Scenderanno in piazza gli agenti della polizia penitenziaria di Monza, il prossimo 29 marzo. Il luogo scelto è simbolico: la piazza antistante il tribunale cittadino. Una decisione sostenuta da tutte le sigle sindacali per portare al centro dell’attenzione dell’opinione pubblica «le difficili condizioni lavorative in cui versa la casa circondariale di Monza, un istituto in balia dei detenuti dove le aggressioni sono all’ordine del giorno», si legge nel testo del comunicato inviato anche al prefetto, Patrizia Palmisani.
«Negli ultimi anni abbiamo registrato un aumento di buonismo che ha portato la direzione del carcere di Monza, così come altre, a gestire l’utenza poco incline al rispetto delle regole allo stesso modo di coloro che invece rispettano le regole, anzi in alcuni casi favorendo i primi a dispetto dei secondi – spiegano gli agenti della polizia penitenziaria -. Assistiamo a detenuti sempre più pretenziosi e violenti da quando l’amministrazione penitenziaria ha attuato la vigilanza dinamica, che comporta l’apertura delle celle per 10 o 12 ore al giorno, con la possibilità per i detenuti di stare liberi all’interno delle sezioni, sostanzialmente senza alcun controllo, in una sorta di autogestione».

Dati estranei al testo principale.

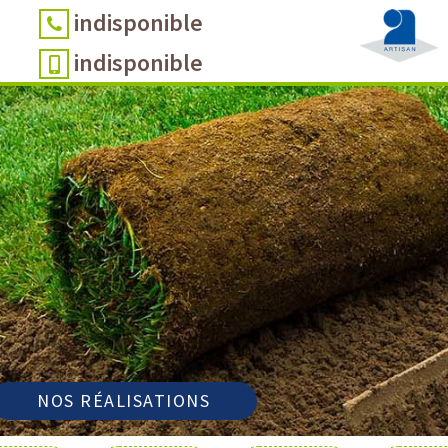
indisponible
indisponible
NOS RÉALISATIONS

Una modalità, quella delle sezioni aperte, che secondo gli agenti avrebbe aumentato i soprusi tra detenuti, liti, estorsioni e scambio di terapia tra i ristretti. «Contestualmente si sono impennate le aggressioni contro il personale di Polizia penitenziaria ma anche sanitario e i civili. Il personale – continua la missiva indirizzata al prefetto – deve essere tutelato, deve poter contare su protocolli di intervento e deve essere dotato di strumenti atti a contrastare detenuti spesso armati con armi rudimentali. Noi gestiamo quotidianamente situazioni critiche a mani nude».
Dunque l’appuntamento è per il 29 marzo davanti al tribunale. «Auspichiamo un intervento del Ministero della Giustizia e dell’amministrazione penitenziaria di Monza e che le autorità competenti diano un chiaro segno di vicinanza ai servitori dello Stato, sotto attacco anche mediatico», concludono i firmatari, riferendosi alle scritte violente apparse sui muri di via De Leyva, a Monza, che incitano a rivolte, vendette e fuoco alle galere.